INDEPENDENT Newspapers claimed in the Supreme Court yesterday that a jury award of £300,000 to former Social Welfare Minister Proinsias de Rossa in an action against the Sunday Independent was excessive and disproportionate to any damage done to his reputation.
On behalf of Mr de Rossa, it is submitted that there is no disproportion between the award and the ``gross and persistent'' libel committed against him. It is argued that to reduce the damages would constitute a failure to maintain the balance between freedom of speech and the vindication of his good name.
The award was made on July 31, 1997 at the conclusion of a libel action taken by Mr de Rossa following an article by Eamon Dunphy in the Sunday Independent on December 13, 1992.
It is submitted on behalf of the newspaper group that a jury in a libel trial should be referred to appropriate levels of damages for pain and suffering awarded in personal injuries cases by the superior courts and to previous libel awards.
During submissions for the newspaper, Michael McDowell SC said it was unsatisfactory that 12 people asked to adjudicate on a defamation and set compensation should be left in a position that the principles on which they award damages are not explained to them.
He said a jury should have regard to issues of proportionality in assessing damages. This would in no way detract from the valued function of a jury. It did a jury great injustice to suggest to them to ``do your best'' and use common sense, and that if they got the figure wrong it be left to the Supreme Court to put it right.
To have justice done, a jury should be able to address issues that were relevant and one of them was quantum (amount). A judge should give general guidance as to what was the scope of Irish compensatory damages.
Kevin Feeney SC, also for the newspaper, said while a court must always have regard to the facts of a case, it must also ensure that it identifies by its decisions what was the appropriate or permissible range of damages.
The present rules prohibited a jury from hearing anything other than references such as substantial, very substantial, moderate, large, significant, fair, reasonable or just in relation to damages. In real terms, that gave them no indication as to the damages they might award other than in most general terms.
Mr Feeney said it was important that a court could get guidance from personal injury awards of general compensatory damages.
In written submissions, Independent Newspapers referred to criteria in a number of libel actions in England and submitted that in applying them, no reasonable jury could have thought that an award of £300,000 was necessary to compensate Mr de Rossa, who continues to have a successful career as a politician and is a distinguished figure in his chosen field of endeavour.
It is also submitted that the award was so high as to amount to a restriction or penalty on the freedom of expression of the defendant and was therefore contrary to Article 10 of the European Convention on Human Rights.

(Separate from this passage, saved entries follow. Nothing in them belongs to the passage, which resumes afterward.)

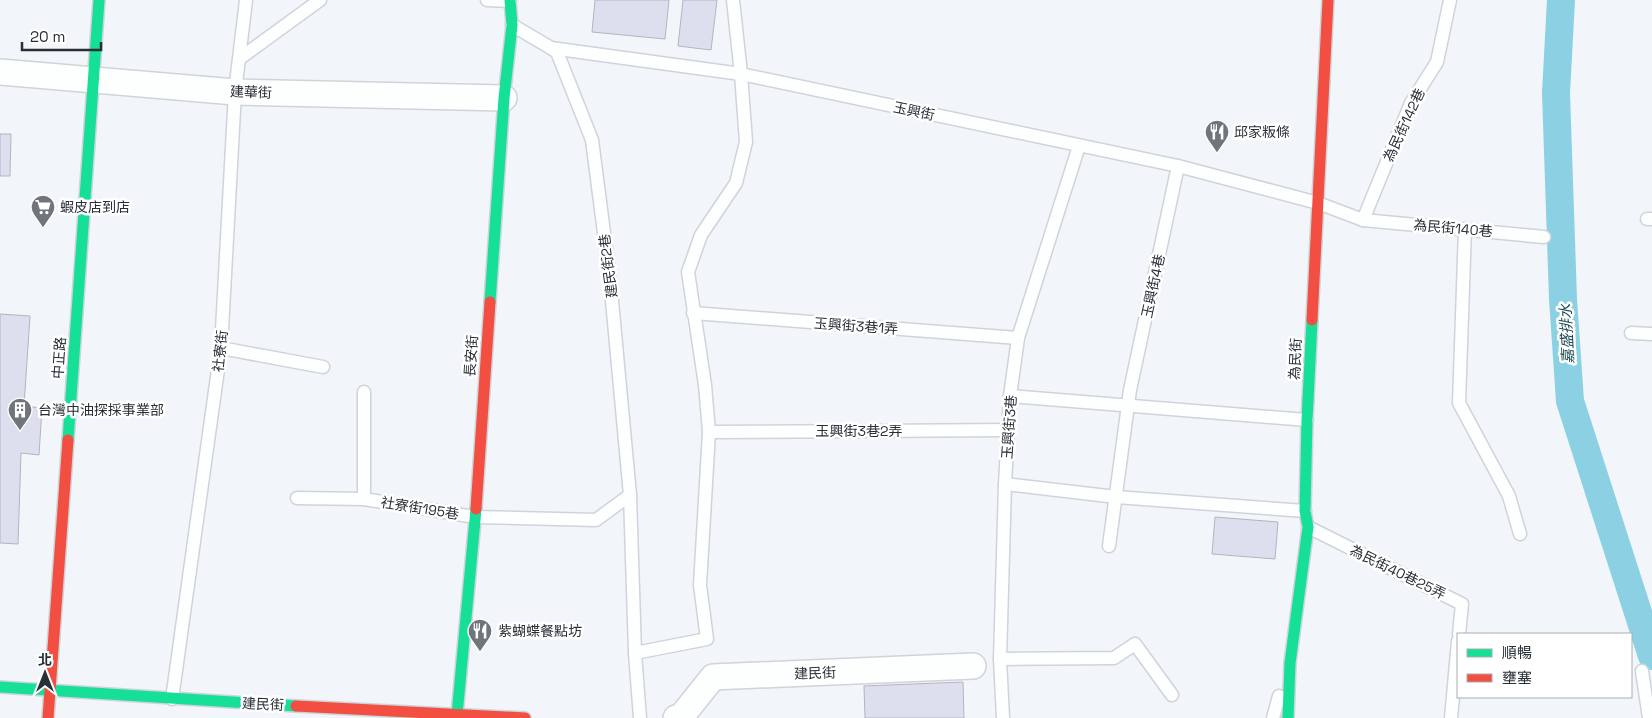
<svg xmlns="http://www.w3.org/2000/svg" width="1652" height="718" font-family="'Space Grotesk','Noto Sans TC',sans-serif">
	<style>
		.lines { fill: none; stroke-linecap: round; stroke-linejoin: round }
		.canal { stroke: #8cd0e4; stroke-width: 28 }
		.building { fill: #dddfee; stroke: #b3b5bb }
		.lane-casing { stroke: #ced4d9; stroke-width: 15 }
		.street-casing { stroke: #ced4d9; stroke-width: 28 }
		.fast-casing { stroke: #ced4d9; stroke-width: 14 }
		.jam-casing { stroke: #ced4d9; stroke-width: 14 }
		.lane { stroke: #fdfefe; stroke-width: 12 }
		.street { stroke: #fdfefe; stroke-width: 25 }
		.fast { stroke: #16e098; stroke-width: 11 }
		.jam { stroke: #f24e42; stroke-width: 11 }
		.labels { text-anchor: middle; stroke-width: 5; stroke-linejoin: round; paint-order: stroke }
		.street-label { font-size: 14px; fill: #292f37; stroke: #fff }
		.poi-label { font-size: 14px; fill: #292f37; stroke: #fff; text-anchor: start }
		.water-label { font-size: 15px; font-style: italic; fill: #1f4a55; stroke: #fff }
	</style>
	<rect width="100%" height="100%" fill="#f2f6fa"/>
	<g class="lines">
		<path class="canal" d="M1561,0l-5,93 7,206 7,102 82,255"/>
	</g>
	<g class="building">
		<path d="M595,0h74l-4,39 -73,-7z"/>
		<path d="M683,0h34l-6,50 -33,-4z"/>
		<path d="M0,134h11l-1,42h-10z"/>
		<path d="M0,314l30,2 -6,90 18,2 -3,47 -18,-2 -3,91 -18,-1z"/>
		<path d="M1215,517l63,5 -3,37 -63,-5z"/>
		<path d="M963,682l1,36h-99l-1,-32z"/>
	</g>
	<g class="lines">
		<defs>
			<g id="lane">
				<path d="M487,0l23,1"/>
				<path d="M512,25l39,23 190,26 437,92 140,37 45,17 181,17"/>
				<path d="M551,48l6,4 35,88 18,139 20,216 5,158 5,65"/>
				<path d="M239,59l81,-59"/>
				<path d="M1647,219h5"/>
				<path d="M1363,220l48,-117 26,-41 13,-62"/>
				<path d="M1465,229l-6,174 50,93 11,38"/>
				<path d="M693,313l325,25"/>
				<path d="M1631,333l21,1"/>
				<path d="M221,348l102,19"/>
				<path d="M364,392v107"/>
				<path d="M1010,396l297,24"/>
				<path d="M709,432l300,-2"/>
				<path d="M1005,484l111,13 189,14"/>
				<path d="M297,498l67,1 111,18 121,3 34,-25"/>
				<path d="M1308,527l154,77 -3,30"/>
				<path d="M1109,546l21,-156 48,-224"/>
				<path d="M635,653l72,-14 -7,-54 9,-153 -4,-47 -17,-113 13,-37 35,-52 10,-41 -5,-68 -8,-74"/>
				<path d="M1000,659l114,-1 21,-14 37,51"/>
				<path d="M1642,671l7,47"/>
				<path d="M172,699l49,-351 14,-256 11,-92"/>
				<path d="M1003,718l-3,-59 5,-175 5,-88 8,-58 61,-192"/>
				<path d="M1273,718l6,-22"/>
				<path d="M1451,718l7,-77"/>
			</g>
			<g id="street">
				<path d="M0,72l235,20 269,6"/>
				<path d="M676,718l5,-1 32,-40 260,-11"/>
			</g>
			<g id="fast">
				<path d="M490,302l14,-204 8,-73 -2,-25"/>
				<path d="M68,440l31,-440"/>
				<path d="M0,687l296,19"/>
				<path d="M457,715l19,-206"/>
				<path d="M1288,718l2,-55 18,-136 -3,-16 2,-91 5,-100"/>
			</g>
			<g id="jam">
				<path d="M1312,320l16,-320"/>
				<path d="M476,509l14,-207"/>
				<path d="M296,706l229,12"/>
				<path d="M48,718l20,-278"/>
			</g>
		</defs>
		<use href="#lane" class="lane-casing"/>
		<use href="#street" class="street-casing"/>
		<use href="#fast" class="fast-casing"/>
		<use href="#jam" class="jam-casing"/>
		<use href="#lane" class="lane"/>
		<use href="#street" class="street"/>
		<use href="#fast" class="fast"/>
		<use href="#jam" class="jam"/>
	</g>
	<defs>
		<symbol id="restaurant-pin" viewBox="-11 -11 22 30"><path d="M0 17L-7.5 6A9.5 9.5 0 1 1 7.5 6Z" fill="#6f757b" stroke="#fff"/><path d="M-5-6h1v4h1v-4h1v4h1v-4h1v5L-1.5 .5V6h-2V.5L-5-1ZM5-6V6H3V1.5H1.5Q1.5-4 5-6Z" fill="#fff"/></symbol>
		<symbol id="supermarket-pin" viewBox="-11 -11 22 30"><path d="M0 17L-7.5 6A9.5 9.5 0 1 1 7.5 6Z" fill="#6f757b" stroke="#fff"/><path d="M-6-5.5h2.5l.6 2H6L4.5 2H-2.5L-4.4-4H-6ZM-1.5 3.2a1.3 1.3 0 1 0 .1 0ZM3 3.2a1.3 1.3 0 1 0 .1 0Z" fill="#fff"/></symbol>
		<symbol id="building-pin" viewBox="-11 -11 22 30"><path d="M0 17L-7.5 6A9.5 9.5 0 1 1 7.5 6Z" fill="#6f757b" stroke="#fff"/><path d="M-4-6H4V6H1V3H-1V6H-4ZM-2.5-4.3h1.7v1.8h-1.7ZM.8-4.3h1.7v1.8H.8ZM-2.5-1h1.7V.8h-1.7ZM.8-1h1.7V.8H.8Z" fill="#fff"/></symbol>
	</defs>
	<g fill-rule="evenodd">
		<use href="#restaurant-pin" x="1203" y="118" width="28" height="38"/>
		<use href="#supermarket-pin" x="29" y="193" width="28" height="38"/>
		<use href="#building-pin" x="6" y="396" width="28" height="38"/>
		<use href="#restaurant-pin" x="466" y="617" width="28" height="38"/>
	</g>
	<g class="labels">
		<g class="street-label">
			<text transform="translate(251 92) rotate(2)" y="5">建華街</text>
			<text transform="translate(914 111) rotate(12)" y="5">玉興街</text>
			<text transform="translate(1404 125) rotate(-65)" y="5">為民街142巷</text>
			<text transform="translate(1453 228) rotate(5)" y="5">為民街140巷</text>
			<text transform="translate(608 266) rotate(-97)" y="5">建民街2巷</text>
			<text transform="translate(1153 286) rotate(-78)" y="5">玉興街4巷</text>
			<text transform="translate(856 326) rotate(4)" y="5">玉興街3巷1弄</text>
			<text transform="translate(220 351) rotate(-84)" y="5">社寮街</text>
			<text transform="translate(471 356) rotate(-86)" y="5">長安街</text>
			<text transform="translate(59 358) rotate(-86)" y="5">中正路</text>
			<text transform="translate(1295 359) rotate(-87)" y="5">為民街</text>
			<text transform="translate(1009 427) rotate(-86)" y="5">玉興街3巷</text>
			<text x="859" y="436">玉興街3巷2弄</text>
			<text transform="translate(420 508) rotate(9)" y="5">社寮街195巷</text>
			<text transform="translate(1398 572) rotate(26)" y="5">為民街40巷25弄</text>
			<text transform="translate(815 673) rotate(-2)" y="5">建民街</text>
			<text transform="translate(263 704) rotate(3)" y="5">建民街</text>
		</g>
		<g class="poi-label">
			<text x="1234" y="137">邱家粄條</text>
			<text x="60" y="212">蝦皮店到店</text>
			<text x="38" y="415">台灣中油探採事業部</text>
			<text x="498" y="636">紫蝴蝶餐點坊</text>
		</g>
		<g class="water-label">
			<text transform="translate(1567 334) rotate(-93)" y="5">嘉盛排水</text>
		</g>
	</g>
	<rect x="1457" y="633" width="175" height="65" fill="#ffffff" stroke="#a9acaf"/>
	<rect x="1467" y="649" width="25" height="8" fill="#16e098" stroke="#a9acaf"/>
	<text x="1502" y="658" font-size="15" fill="#292f37">順暢</text>
	<rect x="1467" y="674" width="25" height="8" fill="#f24e42" stroke="#a9acaf"/>
	<text x="1502" y="683" font-size="15" fill="#292f37">壅塞</text>
	<g transform="translate(45 673)" stroke="#ffffff" stroke-width="4" paint-order="stroke">
	<path d="M0-4L9 19L0 12L-9 19Z" fill="#292f37"/>
	<text y="-8" font-size="14" font-weight="bold" text-anchor="middle" fill="#292f37">北</text>
	</g>
	<path d="M22 42v8h79v-8" fill="none" stroke="#292f37" stroke-width="2.5"/>
	<text x="30" y="42" font-size="15" fill="#292f37" stroke="#ffffff" stroke-width="4" paint-order="stroke">20 m</text>
</svg>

It is submitted that under present practice, no one and certainly not a newspaper has any means of foreseeing the consequence of the exercise of the right of freedom of expression. Unpredictable awards, therefore, endanger freedom of the press to report fearlessly.

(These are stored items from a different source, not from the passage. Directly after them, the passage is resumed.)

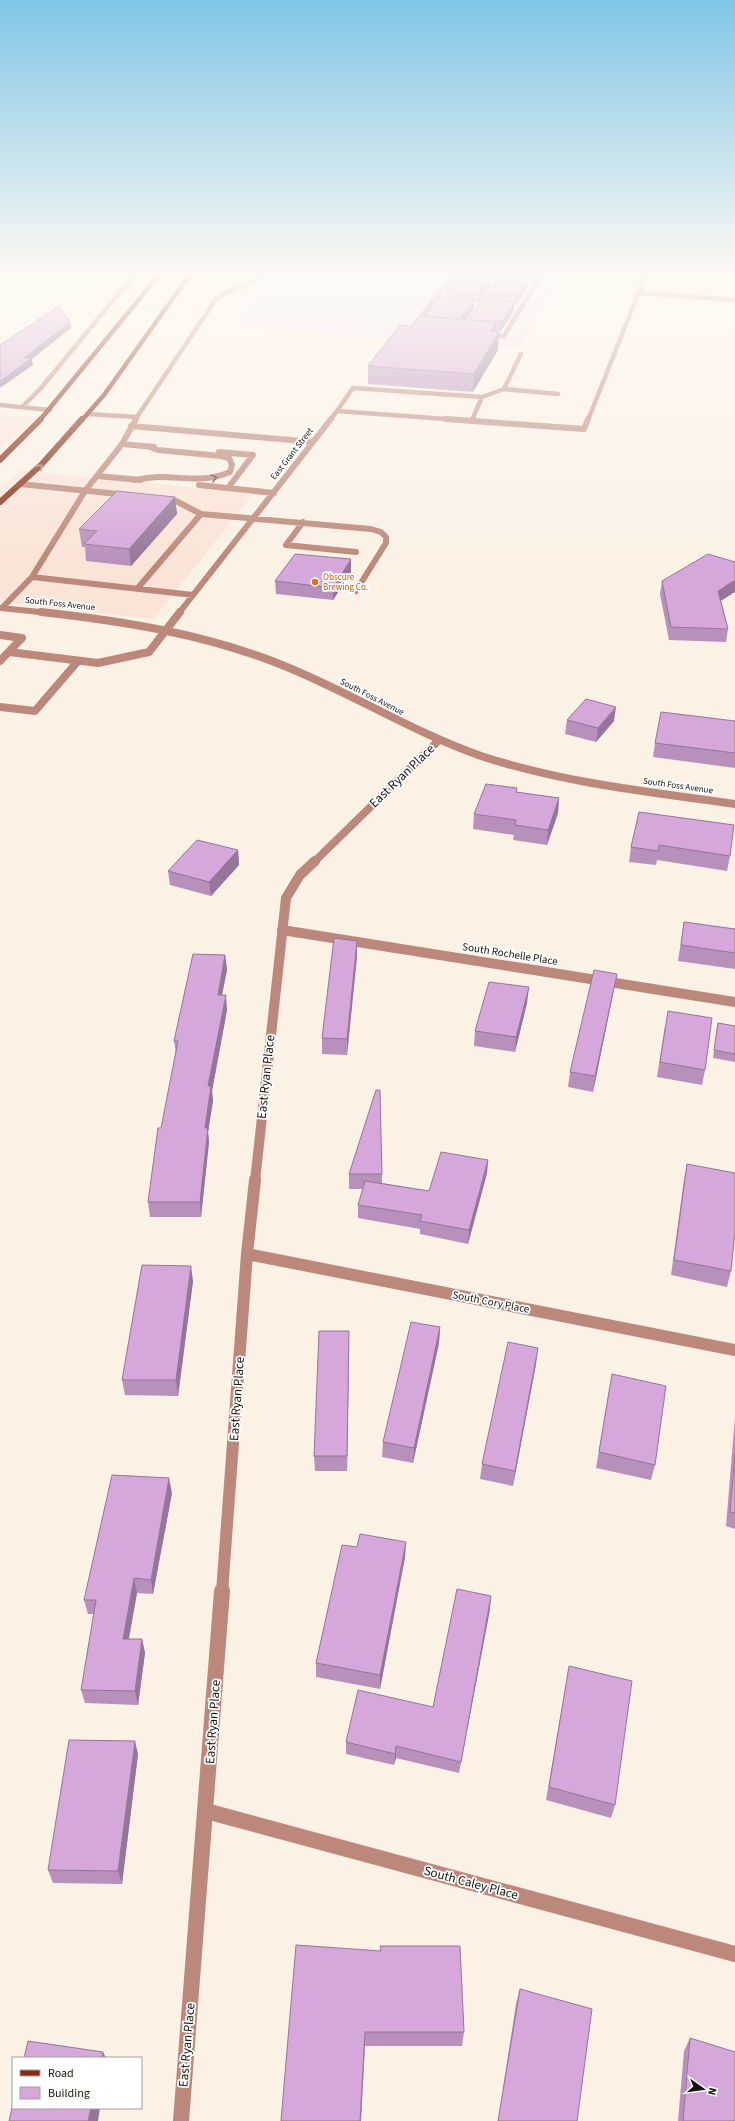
<svg xmlns="http://www.w3.org/2000/svg" width="735" height="2121" font-family="'Source Sans 3',sans-serif">
  <rect width="100%" height="100%" fill="#fbf1e5"/>
  <path fill="#fae4d7" d="M0 415 36 418 0 449Z
    M22 471 254 493 153 619 0 602V490Z"/>
  <path fill="#f1e3f7" d="M273 269H562L518 348 239 326Z"/>
  <g fill="none" stroke-linecap="round" stroke-linejoin="round">
    <path stroke="#bc887b" stroke-width="4.5" d="M231 269 277 271
      M639 293 735 300
      M476 311 507 269
      M413 327 458 269
      M486 335 504 336 545 269
      M521 354 504 389 558 394
      M482 397 504 389
      M0 405 50 410
      M22 407 41 388 139 269
      M337 411 353 388 482 397 472 420
      M87 414 137 417 135 420
      M137 417 216 299C233 286 256 285 270 269
      M330 420 337 411 460 420
      M588 420 648 269"/>
    <path stroke="#bc887b" stroke-width="6" d="M446 419 584 429 588 419
      M472 421 473 419
      M131 426 313 442
      M122 444 154 447
      M219 452 253 455 228 488
      M97 476 141 480
      M134 480C142 479 151 477 159 477 186 477 204 483 230 472L232 465 229 458 221 456 158 450 147 446
      M20 484 128 495
      M199 485 274 493
      M163 499 174 500 201 514 371 529 381 532 386 537V543L356 591
      M303 522 286 545 356 552
      M32 577 193 595
      M137 589 201 514
      M0 608 50 613
      M2 608 32 577 85 491 122 444 136 419
      M179 613 331 419"/>
    <path stroke="#bc887b" stroke-width="8" d="M41 612C123 621 205 634 282 665 350 692 412 732 481 756 563 783 650 792 735 804
      M0 635 22 638 0 661
      M9 652 98 663 149 652 180 612
      M0 707 35 711 78 661
      M314 862 439 740"/>
    <path stroke="#bc887b" stroke-width="10" d="M282 930 735 1002
      M255 1181 286 898 300 875 315 861"/>
    <path stroke="#bc887b" stroke-width="12" d="M247 1254 735 1350
      M222 1592 247 1254 255 1180"/>
    <path stroke="#bc887b" stroke-width="16" d="M206 1811 735 1954
      M181 2121 222 1591"/>
    <path stroke="#832a16" stroke-width="4.5" d="M40 420 164 269
      M82 420 104 395 194 269"/>
    <path stroke="#832a16" stroke-width="6" d="M0 460 41 419
      M0 502 41 465 82 419"/>
  </g>
  <path fill="#b790bc" d="M396 269H454L450 273Z
    M459 269H503L496 278H491V285L479 302H474V309L466 320H468L488 301V293L505 277V269H538L532 280H528V287L516 305H514L513 312 500 332H496L498 350 473 392 368 384V366L412 326 425 317 445 297 446 290 459 274Z
    M175 497 177 514 131 566 86 561 85 547H82L79 529Z
    M351 572 333 600 276 594 275 581Z
    M662 581 721 601 728 629 726 642 669 640 660 594Z
    M567 720 614 721 596 742 565 734Z
    M735 721V768L653 757 655 743Z
    M517 788V792L559 798 558 813 547 845 513 840 514 835 473 829 474 814Z
    M639 812 730 856 727 871 657 860 656 865 629 862 631 847Z
    M238 850 239 865 211 896 170 885 168 871Z
    M684 922 735 929V969L678 961Z
    M225 955 227 970 222 995 227 1010 212 1091 213 1101 208 1132 209 1142 201 1217H150L148 1202 176 1053 174 1041Z
    M357 956 347 1055 322 1054V1038Z
    M617 974 614 989 593 1092 568 1087 570 1072Z
    M527 1003 515 1052 474 1046 475 1031Z
    M718 1023 735 1026V1062L713 1058Z
    M665 1026 705 1070 702 1085 657 1077Z
    M488 1160 487 1173 468 1244 420 1234V1229L358 1218V1205L363 1189H349V1174H382V1183L429 1191Z
    M687 1164 731 1271 727 1287 671 1275 684 1180Z
    M193 1281 178 1396 125 1395 122 1380Z
    M440 1327 439 1343 413 1463 382 1457 383 1442Z
    M349 1347 347 1471H315L314 1456Z
    M536 1364 513 1486 480 1479 482 1464Z
    M609 1390 655 1465 651 1480 596 1468Z
    M735 1417V1529L726 1526Z
    M172 1493 153 1594 137 1593 129 1639H142L145 1653 138 1705 85 1703 81 1690 94 1614H88L84 1600Z
    M406 1542 405 1557 380 1689 316 1677V1663L357 1547Z
    M490 1609 459 1773 396 1758 394 1765 346 1754V1742L433 1707Z
    M569 1666 615 1805 611 1818 546 1800Z
    M138 1754 122 1884 53 1883 48 1870Z
    M296 1945 464 2032 462 2046H365Z
    M520 1989 577 2121H498L516 2004Z
    M690 2038 735 2121H678L684 2051Z"/>
  <path fill="#957599" d="M450 269H454L450 273Z
    M496 269H503L496 278Z
    M533 269H538L532 280V271Z
    M491 276V285L479 302V292Z
    M529 278 528 287 516 305 517 295Z
    M474 299V309L459 329 460 319Z
    M514 303 513 312 500 332 501 322Z
    M70 322 71 328 32 359 33 365 0 388V381L24 358Z
    M496 322V338L499 332 498 350 473 392 474 374 490 331Z
    M175 497 177 514 131 566 129 549Z
    M351 559V572L333 600V588Z
    M735 580V592L716 604 718 591Z
    M616 707 614 721 596 742 598 728Z
    M559 798 558 813 547 845 548 830Z
    M238 850 239 865 211 896 209 882Z
    M357 941V956L347 1055V1039Z
    M225 955 227 970 219 1009 218 995Z
    M617 974 614 989 593 1092 595 1076Z
    M529 987 527 1003 515 1052 516 1037Z
    M226 995 227 1010 212 1091 213 1101 208 1132 209 1142 201 1217 200 1202 205 1128 208 1086Z
    M488 1160 487 1173 468 1244 469 1230Z
    M191 1266 193 1281 178 1396 176 1380Z
    M440 1327 439 1343 413 1463 414 1448Z
    M349 1331V1347L347 1471V1456Z
    M538 1348 536 1364 513 1486 515 1471Z
    M169 1478 172 1493 153 1594 151 1580Z
    M406 1542 405 1557 380 1689V1675Z
    M134 1578 137 1593 126 1653 123 1639Z
    M491 1596 490 1609 459 1773 461 1762Z
    M142 1639 145 1653 138 1705 135 1691Z
    M135 1741 138 1754 122 1884 118 1871Z
    M396 1746V1758L394 1765 395 1754Z
    M365 2032V2046L361 2121H360Z
    M103 2052 106 2058H102Z
    M91 2108H100L98 2121H88Z"/>
  <path fill="#d5a7db" stroke="#957599" d="M507 269H533L532 271Z
    M458 274 491 276 479 292 446 290Z
    M500 276 529 278 517 295 488 293Z
    M440 297 474 299 460 319 425 316Z
    M483 300 514 303 501 322 468 320Z
    M59 306 70 322 24 358H32L0 381V345Z
    M419 316 496 322 490 331 499 332 474 374 368 366 400 325 412 326Z
    M117 491 175 497 129 549 84 544 97 531 79 529Z
    M295 554 351 559 333 588 275 581Z
    M708 554 735 562V580L718 591 728 629 671 627 662 581Z
    M586 699 616 707 598 728 567 720Z
    M661 712 735 721V753L655 743Z
    M486 784 517 788 516 792 559 798 548 830 515 825 516 820 474 814Z
    M639 812 734 825 730 856 659 845 658 851 631 847Z
    M197 840 238 850 209 882 168 871Z
    M684 922 735 929V953L681 945Z
    M334 938 357 941 347 1039 322 1038Z
    M193 954 225 955 218 995H226L208 1086H211L205 1128H208L200 1202H148L158 1128H161L178 1041H174Z
    M594 970 617 974 595 1076 570 1072Z
    M489 982 529 987 516 1037 475 1031Z
    M668 1011 712 1018 705 1070 660 1062Z
    M718 1023 735 1026V1054L714 1050Z
    M376 1090H380L382 1174H349Z
    M441 1152 488 1160 469 1230 420 1221 422 1215 358 1205 365 1181 429 1191Z
    M687 1164 735 1173V1232L731 1271 674 1260Z
    M142 1265 191 1266 176 1380H122Z
    M411 1322 440 1327 414 1448 383 1442Z
    M319 1331H349L347 1456H314Z
    M508 1342 538 1348 515 1471 482 1464Z
    M612 1374 666 1386 655 1465 599 1452Z
    M735 1454V1513L730 1512Z
    M112 1475 169 1478 151 1580 134 1578 123 1639H142L135 1691 81 1690 96 1600H84Z
    M360 1534 406 1542 380 1675 316 1663 342 1545 357 1547Z
    M457 1589 491 1596 461 1762 396 1746 395 1754 346 1742 358 1690 433 1707Z
    M569 1666 632 1681 615 1805 549 1787Z
    M69 1740 135 1741 118 1871 48 1870Z
    M296 1945 381 1951 380 1946H460L464 2032H365L360 2121H281Z
    M520 1989 592 2009 577 2121H498Z
    M690 2038 735 2052V2121H683Z
    M28 2041 103 2052 102 2058H24Z
    M13 2104V2108H91L88 2121H9Z"/>
  <defs><path id="oneway-chevron" d="M-2-3.5L2.5 0L-2 3.5" fill="none" stroke-width="1.6" stroke-linecap="round" stroke-linejoin="round"/></defs>
  <use stroke="#b57f73" href="#oneway-chevron" transform="translate(40 467) rotate(-44)"/>
  <use stroke="#60473e" href="#oneway-chevron" transform="translate(214 478) rotate(-15)"/>
  <linearGradient id="sky" x2="0" y2="1"><stop stop-color="#80c6e6"/><stop offset="0.48" stop-color="#fdf9f3"/><stop offset="1" stop-color="#fdf9f3" stop-opacity="0"/></linearGradient>
  <rect width="735" height="566" fill="url(#sky)"/>
  <circle fill="#e8710a" stroke="#fff" stroke-width="1.5" cx="315" cy="582" r="4"/>
  <g text-anchor="middle" dominant-baseline="central" stroke-width="3.5" stroke-linejoin="round" paint-order="stroke">
    <g font-size="9" fill="#15120d" stroke="#fff">
      <text transform="translate(292 454) rotate(-52)">East Grant Street</text>
      <text transform="translate(60 604) rotate(6)">South Foss Avenue</text>
      <text transform="translate(372 697) rotate(27)">South Foss Avenue</text>
      <text transform="translate(678 786) rotate(8)">South Foss Avenue</text>
    </g>
    <g font-size="9" fill="#c56008" stroke="#fff" text-anchor="start">
      <text x="323" y="577">Obscure<tspan x="323" dy="10">Brewing Co.</tspan></text>
    </g>
    <g font-size="11" fill="#15120d" stroke="#fff">
      <text transform="translate(510 954) rotate(9)">South Rochelle Place</text>
      <text transform="translate(491 1302) rotate(11)">South Cory Place</text>
    </g>
    <g font-size="13" fill="#15120d" stroke="#fff">
      <text transform="translate(402 776) rotate(-44)">East Ryan Place</text>
      <text transform="translate(266 1077) rotate(-84)">East Ryan Place</text>
      <text transform="translate(237 1399) rotate(-86)">East Ryan Place</text>
      <text transform="translate(213 1722) rotate(-86)">East Ryan Place</text>
      <text transform="translate(471 1883) rotate(15)">South Caley Place</text>
      <text transform="translate(187 2045) rotate(-85)">East Ryan Place</text>
    </g>
  </g>
  <rect x="12" y="2057" width="130" height="52" fill="#ffffff" stroke="#a1a09e"/>
  <rect x="20" y="2070" width="20" height="6" fill="#832a16" stroke="#a1a09e"/>
  <text x="48" y="2077" font-size="12" fill="#15120d">Road</text>
  <rect x="20" y="2087" width="20" height="12" fill="#d5a7db" stroke="#a1a09e"/>
  <text x="48" y="2097" font-size="12" fill="#15120d">Building</text>
  <g transform="translate(703 2089) rotate(104)" stroke="#ffffff" stroke-width="3" paint-order="stroke">
  <path d="M0-3L7 15L0 10L-7 15Z" fill="#15120d"/>
  <text y="-6" font-size="11" font-weight="bold" text-anchor="middle" fill="#15120d">N</text>
  </g>
</svg>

Independent Newspapers submits it is the absence of any specific guidelines from a judge or counsel which leads to excessive and unpredictable jury awards. The practice of not giving such guidelines violates the protection of freedom of expression guaranteed by the Constitution.
In submissions, on behalf of Mr de Rossa, it is claimed that while the implications of the European Human Rights Convention are argued by the appellant and decisions of the Human Rights Court referred to, no decision was referred to which suggested that the sum awarded by the trial jury was excessive orimpermissible.
No request had been made to the trial judge to direct the jury in the manner now argued for, and no application was made to him for any ruling that the provisions of the Constitution required him to direct the jury on damages other than in the manner in which he did.
If it were the position that there was a conflict between the Irish constitutional position and the European Convention on Human Rights, the courts would be bound to apply the Irish Constitution.
Similarly, if a court were to find a provision not repugnant to the Constitution which was found possibly to be repugnant to the convention, it would be obliged to uphold the provisions for the purposes of its decision in the national courts and leave to whoever they might do so to seek, if they wished, a declaration that Irish law contravened the convention.
It is submitted that from an extract of a Supreme Court judgment in a previous libel case, Irish law did provide a requirement of proportionality, although of course in the context of acknowledged jurisprudence that it was the public through its participation as jury in the legal process which was best placed to set the basis standard in damages.
It is submitted that very substantial awards, including those of the magnitude of the sum in the present case or greater, may be necessary to protect the good name of the citizen whose protection was also enshrined in the Constitution. Implicit in any damages award in any case was the strain, anxiety and turmoil caused to the successive plaintiff in litigation by reason of the defendant's conduct.
Mr de Rossa also submits it is facile to suggest that an award of £300,000 was not necessary to compensate him because he continued to have a successful career as a politician.
It is also argued that no true comparison exists between damages in personal injury cases and those in defamation cases. So far as comparison with personal injuries damages is concerned, it is submitted for Mr de Rossa that no true equation can be made between the function of damages in defamation cases and personal injuries cases.